I will attempt to answer some of John’s comments even though I didn’t write the original article and even though I know my answers will not be good enough. I don’t have the time for an attempt at an intense, scholarly response but hopefully some answer is better than none at all.
Perhaps when I am done John can answer one of my comments that went unanswered.
(John’s comments are in italics:)
He might be surprised to find out that about 2 Protestant Pastors/Theologians become Catholic every week over the last 15 years (~1,500 last 15 years).
Really? 1500? Name fifty for me.
“They went out from us, but they were not of us; for if they had been of us, they would have continued with us.

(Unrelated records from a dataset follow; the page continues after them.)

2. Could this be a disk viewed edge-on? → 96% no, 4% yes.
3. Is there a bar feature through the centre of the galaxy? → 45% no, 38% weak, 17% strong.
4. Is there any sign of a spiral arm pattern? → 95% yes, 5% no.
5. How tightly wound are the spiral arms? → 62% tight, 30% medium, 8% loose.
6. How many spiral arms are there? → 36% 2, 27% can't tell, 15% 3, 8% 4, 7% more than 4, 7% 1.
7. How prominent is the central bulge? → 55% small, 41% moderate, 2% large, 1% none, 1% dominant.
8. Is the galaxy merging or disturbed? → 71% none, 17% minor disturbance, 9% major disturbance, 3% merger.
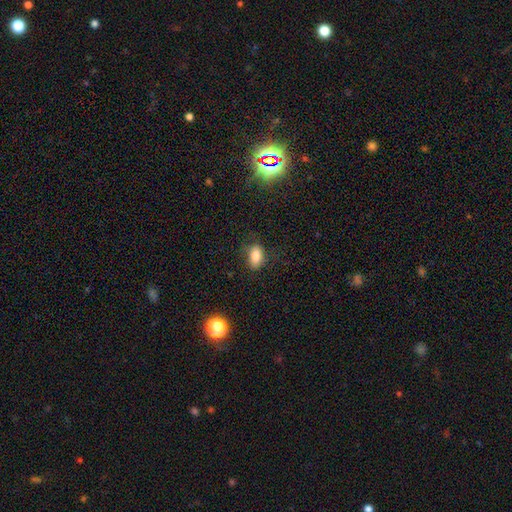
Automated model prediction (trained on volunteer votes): A smooth galaxy with no disk features (83%) that is in between round and cigar-shaped (87%). Merging: none (74%).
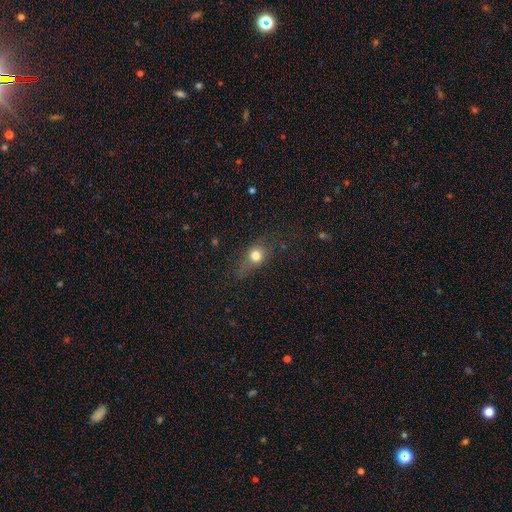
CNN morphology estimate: Smooth or featured?
  - smooth: 71% *
  - featured or disk: 16%
  - star or artifact: 14%
How rounded?
  - round: 53% *
  - in between: 40%
  - cigar-shaped: 7%
Merging?
  - none: 63% *
  - minor disturbance: 23%
  - major disturbance: 12%
  - merger: 2%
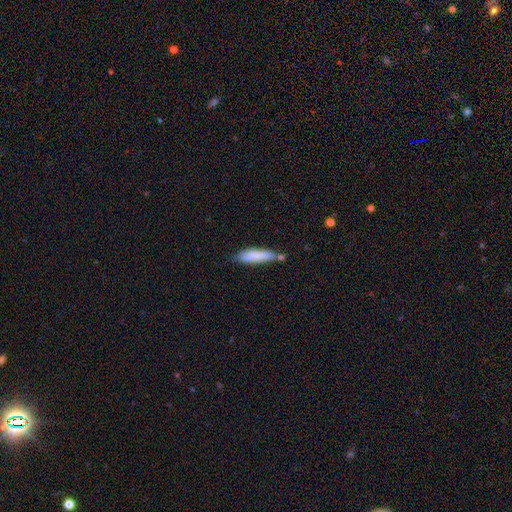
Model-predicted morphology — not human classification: The model was most divided on "merging": none: 57%, minor disturbance: 28%, merger: 10%, major disturbance: 6%. More confident: smooth or featured — smooth (81%); how rounded — cigar-shaped (68%).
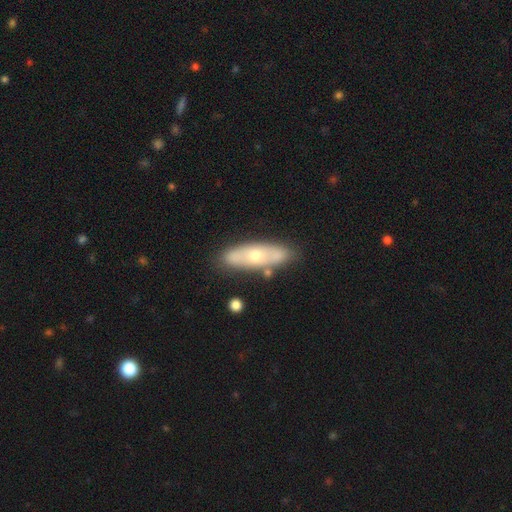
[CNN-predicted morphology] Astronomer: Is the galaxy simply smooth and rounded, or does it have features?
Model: featured or disk — 48% (runner-up: smooth, 46%).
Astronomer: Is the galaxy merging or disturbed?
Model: none — 79%.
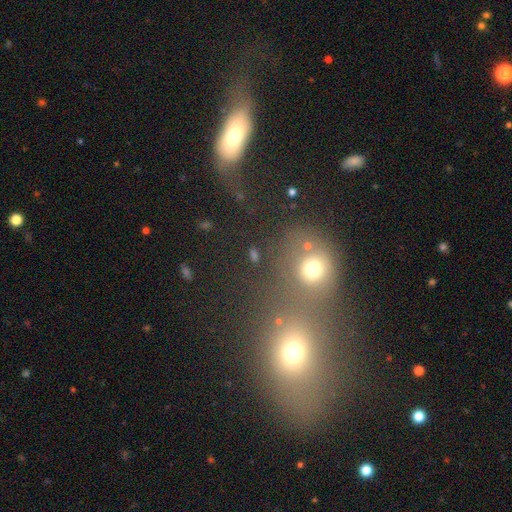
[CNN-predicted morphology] Smooth or featured?
  - smooth: 62% *
  - star or artifact: 23%
  - featured or disk: 15%
How rounded?
  - round: 69% *
  - in between: 29%
  - cigar-shaped: 2%
Merging?
  - merger: 43% *
  - none: 39%
  - minor disturbance: 10%
  - major disturbance: 9%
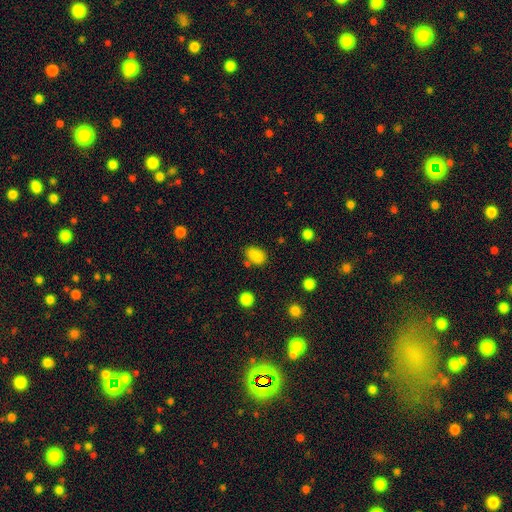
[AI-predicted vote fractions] Morphology: type=smooth (83%); roundness=in between (83%); merging=none (71%).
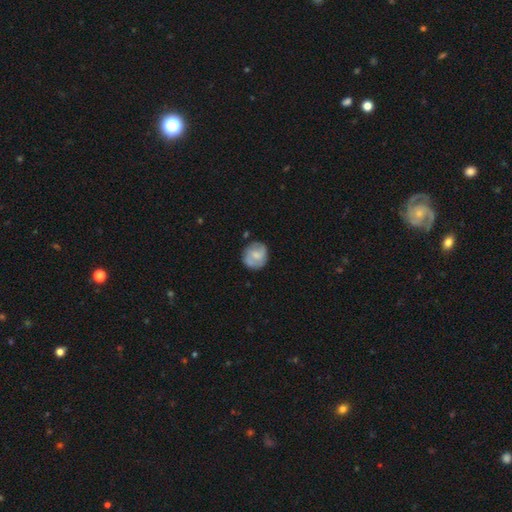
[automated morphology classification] smooth 55%, featured or disk 38%, star or artifact 7%. Down the decision tree: how rounded — round (84%); merging — none (72%).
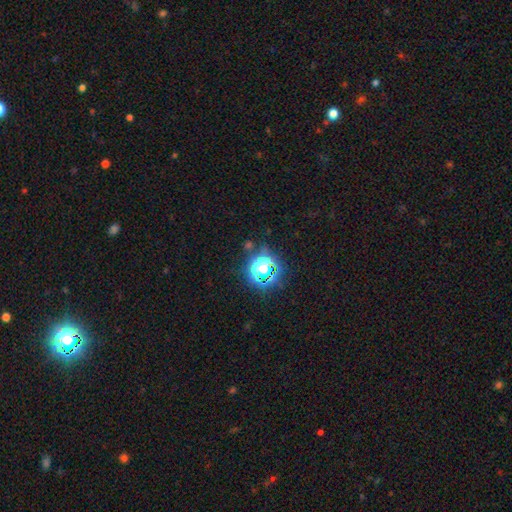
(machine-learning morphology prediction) Overall: star or artifact (79%).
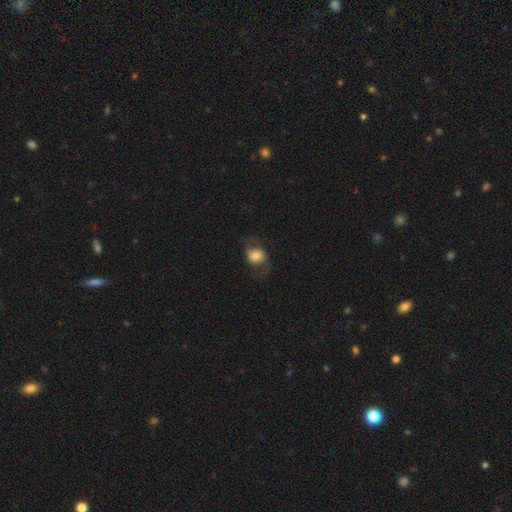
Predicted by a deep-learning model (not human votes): Smooth or featured?
  - smooth: 48% *
  - featured or disk: 44%
  - star or artifact: 8%
Merging?
  - none: 64% *
  - minor disturbance: 18%
  - major disturbance: 17%
  - merger: 1%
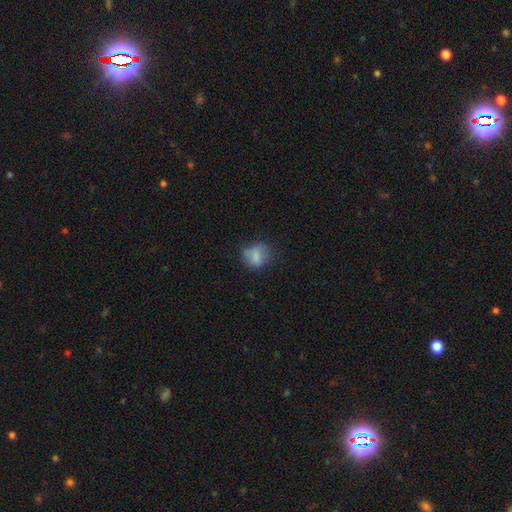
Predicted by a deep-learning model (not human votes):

But they went out, that it might become plain that they all are not of us.” 1 John 2:19
When a Catholic becomes protestant, it is usually a layman these days…However, when a Protestant becomes Catholic, they are usually Protestant scholars and leaders
Can you provide me with a percentage value for the word “usually”? If you want to say usually = 90%, then 90% of millions of laypeople is obviously a much larger final number than 90% of thousands (scholars/leaders).
I don’t have access to any facts nor do the titles impress me, but yes, I believe MANY more RCs become Protestants than vice versa. Whether they are laypeople or scholars it doesn't matter - more in the kingdom is great no matter who they are.

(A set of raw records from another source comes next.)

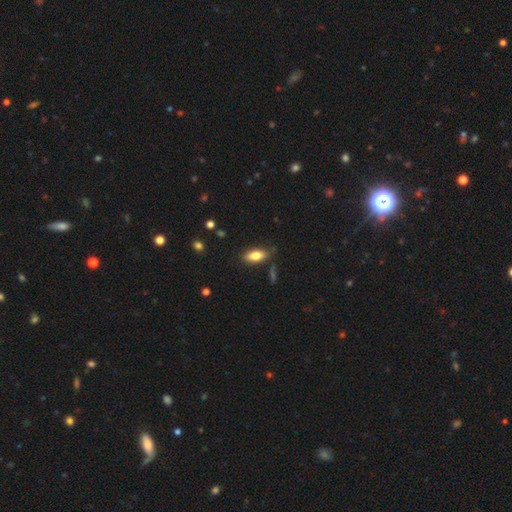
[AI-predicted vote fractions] smooth_or_featured: smooth (p=0.79) [alt: featured or disk p=0.13]
how_rounded: in between (p=0.85) [alt: cigar-shaped p=0.12]
merging: none (p=0.78) [alt: minor disturbance p=0.15]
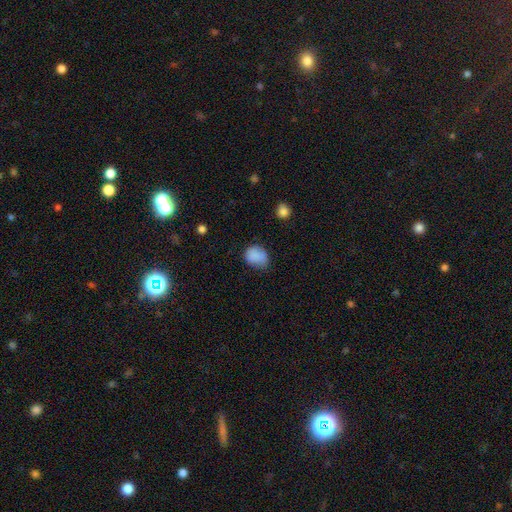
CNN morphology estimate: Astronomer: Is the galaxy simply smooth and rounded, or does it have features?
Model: smooth — 85%.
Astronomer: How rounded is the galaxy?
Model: in between — 54% (runner-up: round, 45%).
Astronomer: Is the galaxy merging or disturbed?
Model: none — 60%.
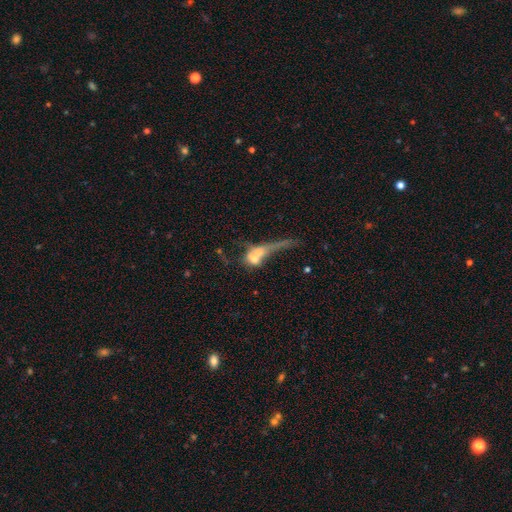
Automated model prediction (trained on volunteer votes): Morphology: type=smooth (47%); merging=merger (55%).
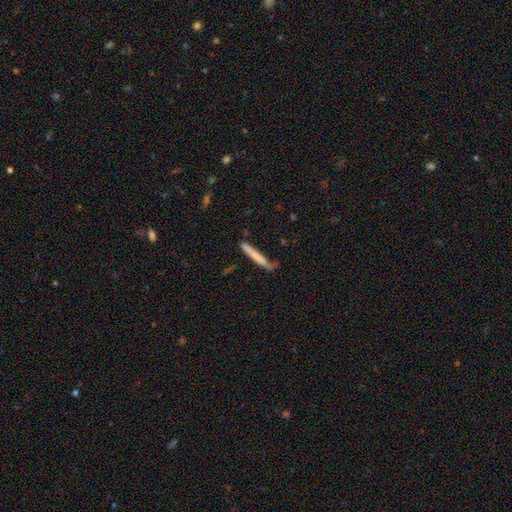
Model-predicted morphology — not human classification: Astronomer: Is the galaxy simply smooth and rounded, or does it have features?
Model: smooth — 68%.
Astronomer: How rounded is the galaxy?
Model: cigar-shaped — 96%.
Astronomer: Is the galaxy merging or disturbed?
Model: none — 66%.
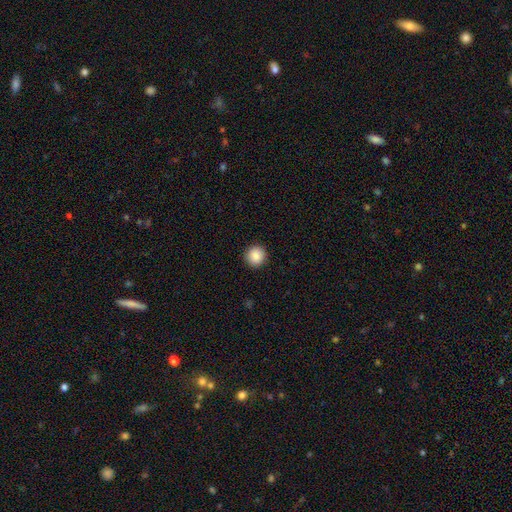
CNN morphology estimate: smooth_or_featured: smooth (p=0.88) [alt: star or artifact p=0.09]
how_rounded: round (p=0.94) [alt: in between p=0.05]
merging: none (p=0.92) [alt: minor disturbance p=0.05]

We now go to Catholic bible studies, fellowship groups, etc full of ex-Protestants.
Again, I would love to hear some actual numbers. Do a quick survey at your next group and tell me how many former Protestants there are versus cradle Catholics.

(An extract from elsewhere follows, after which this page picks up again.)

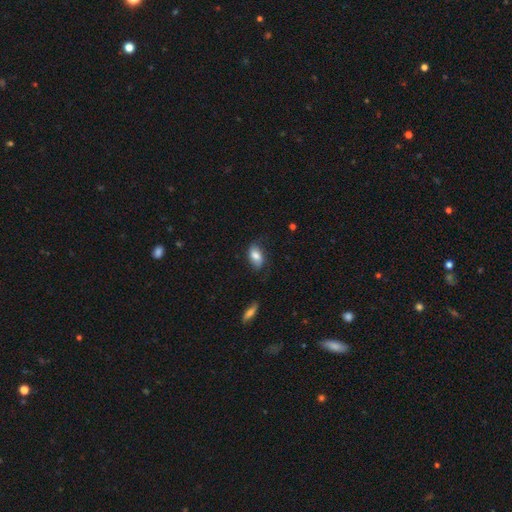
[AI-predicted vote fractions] Smooth or featured? smooth (74%)
How rounded? in between (90%)
Merging? none (65%)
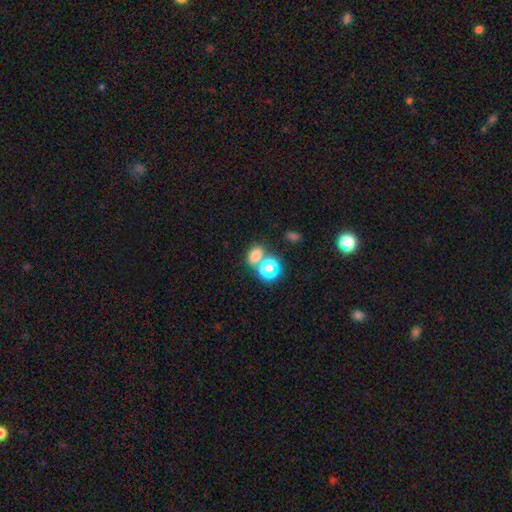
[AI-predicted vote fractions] This appears to be a smooth galaxy with no disk features (70%) that is in between round and cigar-shaped (64%). Merging: none (49%).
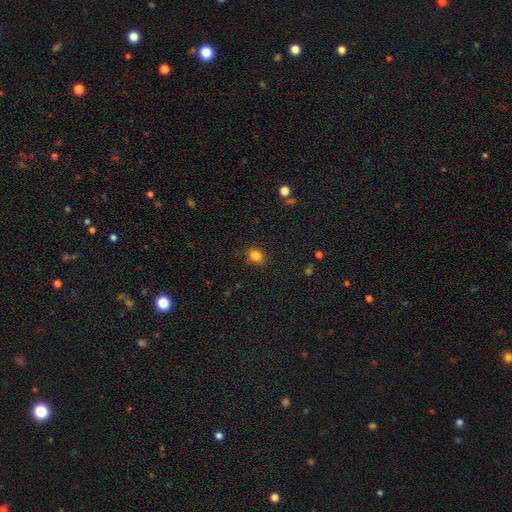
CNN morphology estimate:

Please name me 4 Protestants who lived between 100-300 AD.
I can go even earlier than 100AD…Paul, Peter, John and James. They didn’t use the term “protestant” obviously, but these men did follow God’s word as written through their own hands.
John, you get hung up on the word Protestant. People who use God’s Word as their only authority (Protestants) have been around since the time of the apostles because that is what the apostles taught. God always has a remnant.
You seem to care more about the writings of 100-300AD than those before 100AD, in other words, the early church fathers seem to carry more weight than Scripture. If error was already creeping into the churches during the Apostolic age, what makes you think the writings of later, fallible men can be trusted?
Now, while the ECFs don't carry any weight with me, I think there is still a fair amount of gymnastics to make them entirely Roman Catholic-like. This quote from Irenaeus is a good example:
"We have learned from none others the plan of our salvation, than from those through whom the Gospel has come down to us, which they did at one time proclaim in public, and, at a later period, by the will of God, handed down to us in the Scriptures, to be the ground and pillar of our faith. For it is unlawful to assert that they preached before they possessed "perfect knowledge," as some do even venture to say, boasting themselves as improvers of the apostles." (Irenaeus, Against Heresies, book 3, 1, 1)
Even when I read some of the ECF quotes from the link you sent me, I wasn't very impressed. I think the interpretation of the quotes based on the category to which they have been placed is quite a stretch and requires a fair amount of presumptions.
We can get into a battle of ECF quotes to support our sides, but neither will win that way, and who really cares. Until you can prove to me that the ECFs were either inerrant or infallible, it is basically irrelevant.